■ **Document passage**
------

Libraries perpetually balance our patrons' right to privacy against our
organizational need for usage data. The best way to ensure patron data
is not compromised is to not keep it in the first place, but we need
some level of data to ensure we know where our collection is and who's
responsible for it. Further, we often want to maintain some broader
statistical data about which types of items get checked out and when so we
can make larger planning decisions. What information is truly necessary? What information should or should not be stored in Koha's data?
Libraries can help protect patron privacy with patron category settings and system preferences that can either store or anonymize patron history. Pseudonymization is a tool that allows libraries to retain statistical information about transactions that is not linked to any individual borrowers.
Koha's Privacy Tools, or, what to read if you are short on time
Patron categories can be configured with privacy settings for how long any circulation history is kept if at all. The options are:
Never: delete circulation history when an item is returned,
Forever: keep history forever
Default: delete history after a period of time
Koha
has two features that give libraries a way to report on usage
statistics without retaining direct links between transactions and
borrowers. What's the difference?
Batch anonymization removes
borrower numbers from circulation history after materials are returned
and attributes all circulations to an "anonymous" patron. This allows
libraries to report on circulation statistics without any borrower
information attached. TheAnonymousPatron system preference tells Koha which patron account to use as the anonymous patron. Whether or not history is anonymized is set at in patron category configuration.
Pseudonymization lets libraries store a lot more
data about patrons and transactions, but without a meaningful link to
individual patrons. Transaction and borrower data is moved to
"pseudonymized" tables in the database. Borrower numbers are encrypted
in these tables. With pseudonymization, a library could retain and
report on borrower ages, cities, the library something was borrowed
from, etc.
For ByWater partner libraries, the system preference Pseudonymization is turned off by default. A library can enable this feature and then also specify what data to keep.
Patron Data
Libraries can help protect patron privacy with patron category settings
and system preferences. Personally identifiable information is any data that could potentially
identify a specific individual. Any information that can be used to
distinguish one person from another and can be used to deanonymize
previously anonymous data is considered PII. Koha can automatically anonymize patron circulation history by replacing the unique patron who borrowed an item with an "anonymous borrower" after the item is returned.
Libraries can specify how patron circulation data is anonymized for each patron category. System preferences control when and how staff and patrons
can see patron reading history, holds history, and suggestion history.
Circulation statistics are retained when patron history is anonymized.
Patron Categories
Default
privacy settings can be assigned for each patron category. Default
controls how long a patron’s checkout history is kept for new patrons. Note: changing this setting does not alter the privacy settings of existing patrons.
Default privacy options:
"Never" anonymizes patron checkouts immediately on return
"Forever" keeps patron checkout history indefinitely
"Default"
uses the amount of history kept is controlled by the cronjob
batch_anonymise.pl. This cron job can be set to anonymize after a
certain period, like 30, 180, or 365 days.

------

■ **Supplied information**
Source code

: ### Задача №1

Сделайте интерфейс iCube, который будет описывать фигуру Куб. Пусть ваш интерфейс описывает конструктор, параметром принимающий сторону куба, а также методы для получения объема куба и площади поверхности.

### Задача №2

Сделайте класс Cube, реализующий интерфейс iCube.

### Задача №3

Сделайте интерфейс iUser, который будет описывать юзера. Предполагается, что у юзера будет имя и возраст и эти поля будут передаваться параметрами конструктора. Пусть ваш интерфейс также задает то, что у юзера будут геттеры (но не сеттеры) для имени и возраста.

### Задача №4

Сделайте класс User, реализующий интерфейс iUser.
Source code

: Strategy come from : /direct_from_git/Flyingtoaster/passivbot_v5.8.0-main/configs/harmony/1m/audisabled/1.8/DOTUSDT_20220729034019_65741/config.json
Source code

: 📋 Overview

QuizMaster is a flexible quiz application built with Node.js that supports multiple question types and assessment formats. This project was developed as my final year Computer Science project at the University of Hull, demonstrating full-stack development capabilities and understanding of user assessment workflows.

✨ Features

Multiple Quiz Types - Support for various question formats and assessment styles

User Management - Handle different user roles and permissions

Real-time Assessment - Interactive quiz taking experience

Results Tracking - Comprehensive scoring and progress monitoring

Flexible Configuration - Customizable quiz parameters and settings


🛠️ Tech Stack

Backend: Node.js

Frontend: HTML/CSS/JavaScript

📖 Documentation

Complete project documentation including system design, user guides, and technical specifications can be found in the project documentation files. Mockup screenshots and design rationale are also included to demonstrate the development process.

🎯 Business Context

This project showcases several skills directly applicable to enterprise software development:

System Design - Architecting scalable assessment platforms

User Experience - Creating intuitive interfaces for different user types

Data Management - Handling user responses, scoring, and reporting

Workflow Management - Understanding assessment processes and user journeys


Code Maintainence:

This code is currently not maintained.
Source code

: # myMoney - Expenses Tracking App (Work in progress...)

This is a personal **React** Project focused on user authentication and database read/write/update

------

■ **List of tasks**
1 - Reproduce a section of the Koha privacy passage: begin at the words "For ByWater partner" and stop after "data to keep.".
2 - Write the next part of the Koha privacy passage, continuing from its final sentence.
The entries that come after the Koha privacy passage are separate material and are not part of it.

■ **Your responses**
1 -
For ByWater partner libraries, the system preference Pseudonymization is turned off by default. A library can enable this feature and then also specify what data to keep.

2 -
System
preferences control whether patrons can independently choose to keep
their reading history and holds history. If patrons are allowed to
choose their privacy settings, these choices will override what is set
at the patron category level. If a library sets a patron category to
never keep history and an individual patron chooses to keep circulation
history forever, that history is recorded and is visible to the patron
and potentially to staff. See below for system preferences controlling
visibility.
Note for those libraries using Aspen Discovery with Koha: "Default" retains reading history in Aspen for new patrons. They must opt out. "Never" does not retain reading history in Aspen. New patrons must opt in.
Patron Privacy Preferences
OPACPrivacy - When set to allow, patrons can choose their privacy settings for their reading history. This requires opacreadinghistory and AnonymousPatron.
opacreadinghistory - When set to allow, patrons will be able to see what books they have checked out in the past.
intranetreadinghistory - When set to allow, staff can view a patron’s checkout history if the library or patron has chosen to record it.
intranetreadinghistoryholds - When set to allow, staff will have access a patron's hold history if the library or patrons have chosen to record it.
AnonymousPatron -
This setting assigns a number that will replace the borrower number
when patron history is anonymized. This is used for anonymous
suggestions, holds, and checkout history. In order to use this, the library must have an "anonymous" patron account.
OPACHoldsHistory - When set to allow, patrons will see the list of their past holds on the OPAC.
The Koha manual has examples of how staff will see patron circulation history and holds history if intranetreadinghistory or intranetreadinghistoryholds are set to "Allow".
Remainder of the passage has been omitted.